Wild salmon and steelhead have declined by 90 percent since the dams were completed. Snake River populations have continued to plummet despite $25 billion spent in mitigation by electric ratepayers. "I'm going to say it again because it's a big number," McReynolds said. "Twenty-five billion dollars. And wild fish are still on a downward trajectory." Extinction has already claimed several populations and is assuredly coming for the remaining wild Snake River stocks, he said. Congressionally authorized treaties of 1855 that guaranteed salmon to tribes are being violated, McReynolds said. Communities like Riggins and Salmon, Idaho, that once had thriving economies based around robust salmon returns are now a mere shadow of their potential.
A report from Headwaters Economics released earlier in the week showed that the economies of Lewiston and Clarkston, the inland port cities at the heart of the hydro system, are lagging behind the rest of the region. The industries most closely associated with the dams — shipping and agriculture — are declining, while those not reliant on the status quo are growing. Meanwhile, the electricity from the dams is decreasing in volume and reliability. Long-term drought and needed flows for salmon mitigation are driving down power output. Over the last few years, the dams have averaged less than 700 megawatts of electrical output — less than a medium-sized solar facility, barely enough to run a large data center. "In 1945, the Army Corps and Bonneville Power said they could overcome the impacts on salmon with hatcheries," he said. "But in reality, the salmon were sacrificed for economic progress. And 90 years on, we can see that not only did we sacrifice salmon, but the economic boom didn't last either." Idaho Rivers United and its partners are committed to not only removing the dams but replacing them with better, more modern solutions, he said.
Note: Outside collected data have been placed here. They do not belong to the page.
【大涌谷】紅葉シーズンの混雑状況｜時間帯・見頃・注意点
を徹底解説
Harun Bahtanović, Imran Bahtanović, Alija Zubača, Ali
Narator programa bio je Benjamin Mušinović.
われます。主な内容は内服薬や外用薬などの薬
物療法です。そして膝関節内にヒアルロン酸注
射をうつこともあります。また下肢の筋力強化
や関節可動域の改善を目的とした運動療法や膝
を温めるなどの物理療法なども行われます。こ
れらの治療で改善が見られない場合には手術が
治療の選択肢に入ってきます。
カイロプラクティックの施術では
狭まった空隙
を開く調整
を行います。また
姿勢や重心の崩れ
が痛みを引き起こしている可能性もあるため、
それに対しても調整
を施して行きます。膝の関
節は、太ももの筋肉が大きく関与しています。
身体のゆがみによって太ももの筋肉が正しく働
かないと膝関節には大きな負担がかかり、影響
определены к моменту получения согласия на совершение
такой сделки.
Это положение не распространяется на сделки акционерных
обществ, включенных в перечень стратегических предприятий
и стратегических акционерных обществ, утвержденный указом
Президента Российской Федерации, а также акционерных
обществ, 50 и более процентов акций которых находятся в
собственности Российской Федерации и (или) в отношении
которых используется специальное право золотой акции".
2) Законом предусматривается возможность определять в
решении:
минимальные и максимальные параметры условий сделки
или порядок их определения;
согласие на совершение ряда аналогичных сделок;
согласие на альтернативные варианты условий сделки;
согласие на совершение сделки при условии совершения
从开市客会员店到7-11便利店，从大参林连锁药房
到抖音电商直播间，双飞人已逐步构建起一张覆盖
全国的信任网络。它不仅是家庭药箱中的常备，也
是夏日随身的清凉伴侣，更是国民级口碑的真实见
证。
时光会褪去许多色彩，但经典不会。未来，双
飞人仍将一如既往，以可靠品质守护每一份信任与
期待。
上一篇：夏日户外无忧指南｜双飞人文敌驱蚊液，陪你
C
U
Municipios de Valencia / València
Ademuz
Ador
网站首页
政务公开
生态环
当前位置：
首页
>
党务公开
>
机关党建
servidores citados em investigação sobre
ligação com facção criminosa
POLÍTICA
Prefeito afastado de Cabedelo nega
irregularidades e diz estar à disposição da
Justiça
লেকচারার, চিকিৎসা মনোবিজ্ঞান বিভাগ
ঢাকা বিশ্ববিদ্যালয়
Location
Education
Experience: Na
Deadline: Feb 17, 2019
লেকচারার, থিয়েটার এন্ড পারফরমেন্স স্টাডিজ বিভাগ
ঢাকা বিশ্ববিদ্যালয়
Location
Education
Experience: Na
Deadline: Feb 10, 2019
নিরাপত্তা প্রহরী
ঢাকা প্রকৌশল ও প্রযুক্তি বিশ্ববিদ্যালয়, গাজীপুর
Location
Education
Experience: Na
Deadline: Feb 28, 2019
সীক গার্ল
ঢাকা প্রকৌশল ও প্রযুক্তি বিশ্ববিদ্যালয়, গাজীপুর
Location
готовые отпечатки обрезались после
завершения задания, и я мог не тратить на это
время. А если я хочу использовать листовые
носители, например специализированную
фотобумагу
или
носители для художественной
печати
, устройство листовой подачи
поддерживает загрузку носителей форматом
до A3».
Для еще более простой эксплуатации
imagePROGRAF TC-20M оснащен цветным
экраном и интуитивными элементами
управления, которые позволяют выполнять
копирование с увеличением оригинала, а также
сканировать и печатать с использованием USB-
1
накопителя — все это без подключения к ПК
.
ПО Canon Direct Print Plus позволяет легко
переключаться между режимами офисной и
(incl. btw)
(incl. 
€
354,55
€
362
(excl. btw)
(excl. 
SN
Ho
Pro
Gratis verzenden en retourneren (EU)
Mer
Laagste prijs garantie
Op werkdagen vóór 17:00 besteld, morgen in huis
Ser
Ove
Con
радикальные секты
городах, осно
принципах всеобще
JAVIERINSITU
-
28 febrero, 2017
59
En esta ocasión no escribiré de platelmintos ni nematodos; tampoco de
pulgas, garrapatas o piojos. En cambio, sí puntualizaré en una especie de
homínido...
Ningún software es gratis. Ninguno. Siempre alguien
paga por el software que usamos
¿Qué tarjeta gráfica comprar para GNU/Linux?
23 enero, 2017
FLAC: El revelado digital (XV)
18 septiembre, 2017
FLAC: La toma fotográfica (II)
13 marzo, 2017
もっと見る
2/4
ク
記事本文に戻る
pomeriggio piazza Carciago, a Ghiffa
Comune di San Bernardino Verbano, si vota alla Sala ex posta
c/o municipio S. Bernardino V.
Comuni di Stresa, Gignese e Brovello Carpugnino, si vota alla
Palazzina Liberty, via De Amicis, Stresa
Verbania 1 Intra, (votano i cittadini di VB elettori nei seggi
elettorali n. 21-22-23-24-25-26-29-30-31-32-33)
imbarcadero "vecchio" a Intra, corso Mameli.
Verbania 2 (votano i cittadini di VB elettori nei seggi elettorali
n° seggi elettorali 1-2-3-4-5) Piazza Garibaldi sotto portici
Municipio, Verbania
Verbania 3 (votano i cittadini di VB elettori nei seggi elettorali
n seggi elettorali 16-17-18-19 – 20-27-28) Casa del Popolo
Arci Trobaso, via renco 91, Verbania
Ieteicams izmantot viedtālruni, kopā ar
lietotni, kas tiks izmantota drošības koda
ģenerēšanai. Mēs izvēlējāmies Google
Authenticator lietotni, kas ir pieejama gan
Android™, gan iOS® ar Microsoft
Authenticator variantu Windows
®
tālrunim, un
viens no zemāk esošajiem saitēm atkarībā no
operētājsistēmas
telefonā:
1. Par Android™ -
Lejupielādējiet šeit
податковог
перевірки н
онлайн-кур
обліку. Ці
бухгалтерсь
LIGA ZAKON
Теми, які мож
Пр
"The Snake Basin isn't just a salmon sanctuary," he said. "It's a people sanctuary too." McReynolds pointed to a proposal put forward by Republican Congressman Mike Simpson of Idaho, who envisioned a grand bargain: Dam removal paired with massive regional investment. Simpson proposed $150 million for waterfront redevelopment in Lewiston, $14 billion for power replacement, $2 billion for transmission upgrades, $1.2 billion for clean water and $4 billion for farmers' transportation. "These are the kinds of investments that changed the world 90 years ago," McReynolds said. Since the construction of the Lower Snake dams, McReynolds noted, we've put a man on the moon, mapped the human genome and witnessed the birth of the internet and artificial intelligence. The world is fundamentally changed.
"The Lower Four are an anchor holding us back," McReynolds said. "The future is abundant electricity. The future is new modes of transportation. It is creating the kind of jobs that can't be outsourced or done with AI. The future is once again investing in the infrastructure of tomorrow. And it is abundant salmon in Idaho."